[TO DO]: What lines of the data below hold the string "Example"? Copy each one.

Records from a data source:
□ □ □ □ □ □ □

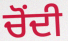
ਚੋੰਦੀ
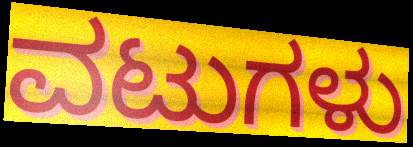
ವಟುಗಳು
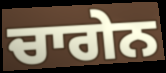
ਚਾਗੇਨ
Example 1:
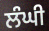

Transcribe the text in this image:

□ □ □ □ □ □ □

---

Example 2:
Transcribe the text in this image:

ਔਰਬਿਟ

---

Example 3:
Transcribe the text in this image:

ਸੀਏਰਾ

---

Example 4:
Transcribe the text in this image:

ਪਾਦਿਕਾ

□ □ □ □ □ □ □

[TASK RESULT]:
Example 1:
Example 2:
Example 3:
Example 4:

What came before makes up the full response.